Аркадий посмотрел на базаровского ученика. Тревожное и тупое выражение сказывалось в маленьких, впрочем, приятных чертах его прилизанного лица...»
Ситников из кожи вон лезет, чтобы угодить Базарову, и приглашает его в гости к Евдоксии Кукшиной, где можно поесть, выпить шампанского, выкурить сигару и скоротать время за неглупым разговором. Вообще-то водить к себе гостей в XIX веке считалось занятием, для женщины крайне неприличным. Тем более учитывая, что Евдоксия живёт одна (она разругалась с мужем и переехала в другой город, официально оставаясь его супругой; разводы в XIX веке были запрещены.) Но ведь Кукшина — «эманципе» и имеет полное право рушить стереотипы, не так ли?
«В маленькой и невзрачной фигурке эманципированной женщины не было ничего безобразного; но выражение её лица неприятно действовало на зрителя. Невольно хотелось спросить у ней: «Что ты, голодна? Или скучаешь? Или робеешь? Чего ты пружишься?» <...> Она говорила и двигалась очень развязно и в то же время неловко: <...> всё у ней выходило, как дети говорят — нарочно, то есть не просто, не естественно.
— Да, да, я знаю вас, Базаров, — повторила она. (За ней водилась привычка, свойственная многим провинциальным и московским дамам, — с первого дня знакомства звать мужчин по фамилии.) — Хотите сигару?
— Сигарку сигаркой, — подхватил Ситников, <...> — а дайте-ка нам позавтракать <...> да велите нам воздвигнуть бутылочку шампанского.
— Сибарит [Лентяй. — Прим. О. Л.], — промолвила Евдоксия и засмеялась. (Когда она смеялась, ее верхняя десна обнажалась над зубами.) — Не правда ли, Базаров, он сибарит?
— Я люблю комфорт жизни. <...> Это не мешает мне быть либералом.
— Нет, это мешает, мешает! <...> Как вы об этом думаете? — прибавила она, обращаясь к Базарову. — А вы занимаетесь химией? Это моя страсть. Я даже сама выдумала одну мастику. <...> И знаете ли, с какою целью? Куклы делать, головки, чтобы не ломались. Я ведь тоже практическая. Но все это ещё не готово. Нужно еще Либиха почитать. Кстати, читали вы статью Кислякова о женском труде в «Московских ведомостях»? Прочтите, пожалуйста. Ведь вас интересует женский вопрос? И школы тоже? <...>
Госпожа Кукшина роняла свои вопросы один за другим с изнеженной небрежностью, не дожидаясь ответов; избалованные дети так говорят со своими няньками».
В дальнейшем Кукшина и Ситников ведут себя всё более и более развязно. Они «помогают» Аркадию и Базарову выпить ещё три бутылки вина, и вскоре «Евдоксия, вся красная от выпитого вина», «стучит плоскими ногтями по клавишам расстроенного фортепьяно, принимается петь сиплым голосом <...> цыганские песни», «а Ситников повязывает голову шарфом и представляет замиравшего любовника». Базаров заключает, что всё это похоже на бедлам, и уводит Аркадия на свежий воздух.

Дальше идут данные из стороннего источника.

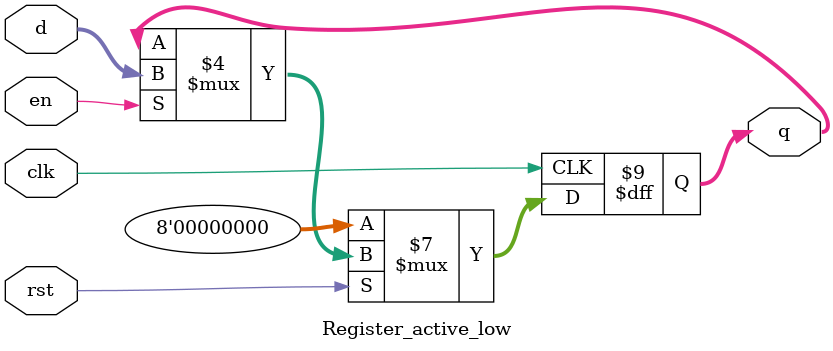
<source format=v>
module Register_active_low #(parameter WIDTH = 8)(
  input clk, rst, en,
  input [WIDTH-1:0] d,
  output reg [WIDTH-1:0] q
);
  
  always @(posedge clk) begin
    if (!rst) // active low reset
      q <= {WIDTH{1'b0}};
    else if (en)
      q <= d;
    else 
      q <= q;
  end
  
endmodule

</source>
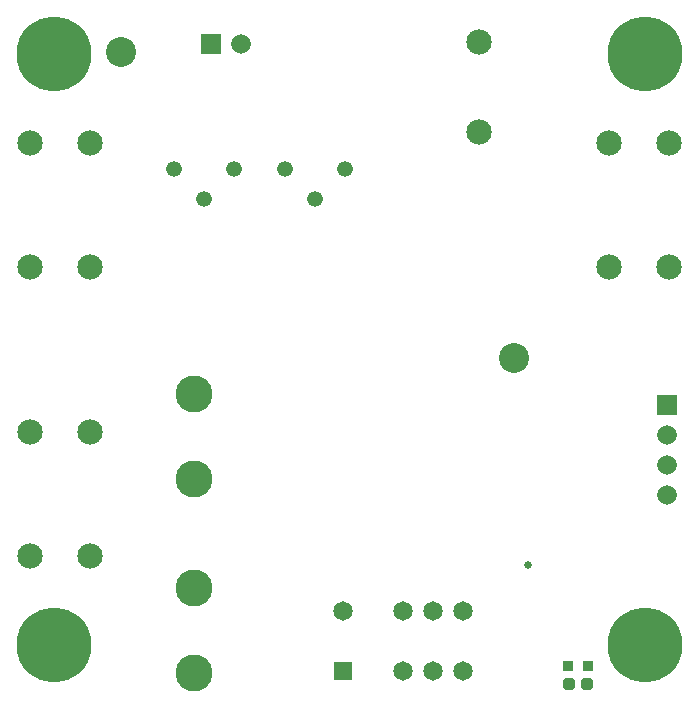
<source format=gbs>
G04*
G04 #@! TF.GenerationSoftware,Altium Limited,Altium Designer,20.1.11 (218)*
G04*
G04 Layer_Color=16711935*
%FSLAX24Y24*%
%MOIN*%
G70*
G04*
G04 #@! TF.SameCoordinates,CE7CCB8B-9279-4727-9A7C-73EE909CC9FE*
G04*
G04*
G04 #@! TF.FilePolarity,Negative*
G04*
G01*
G75*
G04:AMPARAMS|DCode=40|XSize=38.9mil|YSize=37.9mil|CornerRadius=7.9mil|HoleSize=0mil|Usage=FLASHONLY|Rotation=180.000|XOffset=0mil|YOffset=0mil|HoleType=Round|Shape=RoundedRectangle|*
%AMROUNDEDRECTD40*
21,1,0.0389,0.0221,0,0,180.0*
21,1,0.0231,0.0379,0,0,180.0*
1,1,0.0158,-0.0116,0.0111*
1,1,0.0158,0.0116,0.0111*
1,1,0.0158,0.0116,-0.0111*
1,1,0.0158,-0.0116,-0.0111*
%
%ADD40ROUNDEDRECTD40*%
%ADD45R,0.0370X0.0370*%
%ADD60C,0.0655*%
%ADD61R,0.0655X0.0655*%
%ADD62C,0.0843*%
%ADD63C,0.2496*%
%ADD64C,0.0528*%
%ADD65C,0.1000*%
%ADD66C,0.0646*%
%ADD67R,0.0646X0.0646*%
%ADD68R,0.0655X0.0655*%
%ADD69C,0.1236*%
%ADD70C,0.0252*%
D40*
X19148Y673D02*
D03*
X19738D02*
D03*
D45*
X19759Y1272D02*
D03*
X19109D02*
D03*
D60*
X8210Y21992D02*
D03*
X22400Y8970D02*
D03*
Y7970D02*
D03*
Y6974D02*
D03*
D61*
X7210Y21992D02*
D03*
D62*
X16130Y19061D02*
D03*
Y22053D02*
D03*
X22457Y14567D02*
D03*
X20457D02*
D03*
X1165Y4921D02*
D03*
X3165D02*
D03*
Y14567D02*
D03*
X1165D02*
D03*
Y18701D02*
D03*
X3165D02*
D03*
X1165Y9055D02*
D03*
X3165D02*
D03*
X22457Y18701D02*
D03*
X20457D02*
D03*
D63*
X1969Y21654D02*
D03*
X21654D02*
D03*
Y1969D02*
D03*
X1969D02*
D03*
D64*
X9677Y17823D02*
D03*
X11677D02*
D03*
X10677Y16823D02*
D03*
X5967Y17823D02*
D03*
X7967D02*
D03*
X6967Y16823D02*
D03*
D65*
X17283Y11526D02*
D03*
X4192Y21730D02*
D03*
D66*
X11594Y3086D02*
D03*
X13594D02*
D03*
X14594D02*
D03*
X15594D02*
D03*
Y1086D02*
D03*
X14594D02*
D03*
X13594D02*
D03*
D67*
X11594D02*
D03*
D68*
X22400Y9970D02*
D03*
D69*
X6630Y10320D02*
D03*
Y7486D02*
D03*
Y3883D02*
D03*
Y1048D02*
D03*
D70*
X17764Y4649D02*
D03*
M02*

</source>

В дальнейшем о Кукшиной и Ситникове мы не узнаём ничего, кроме того, что Евдоксия уехала за границу слушать лекции по архитектуре, «в которой, по её словам, она открыла новые законы», а Ситников в Петербурге «продолжает дело Базарова», но не очень успешно.
И всё-таки: зачем Тургеневу понадобилось смеяться над этими диковатыми, но всё-таки не такими уж плохими людьми?
Назвался груздем…
Вероятнее всего, в Ситникове и Кукшиной автора раздражает не столько глупость и наивность, не столько желание вести богемную жизнь, — сколько то, что они называют себя прогрессивными людьми и требуют к себе особенного отношения. Ведут себя, мягко говоря, сомнительно, а считают себя лучше других. При этом не приносят никакой пользы обществу, а все свои «хотелки» получают за чужой счёт: Кукшина, скорее всего, за счёт покинутого мужа, а Ситников — за счёт отца, который держит в городе кабак.
Главное, подчёркивает автор, быть честными. И в первую очередь — с самими собой. Как говорится, назвался груздем — полезай в кузов.
Справедливости ради, такую же претензию автор предъявляет не только к Ситникову и Кукшиной, но и к своему любимому герою — Евгению Базарову. Ведь центральный персонаж оказывается не таким уж убеждённым нигилистом, каким он представляется не только окружающим, но и самому себе.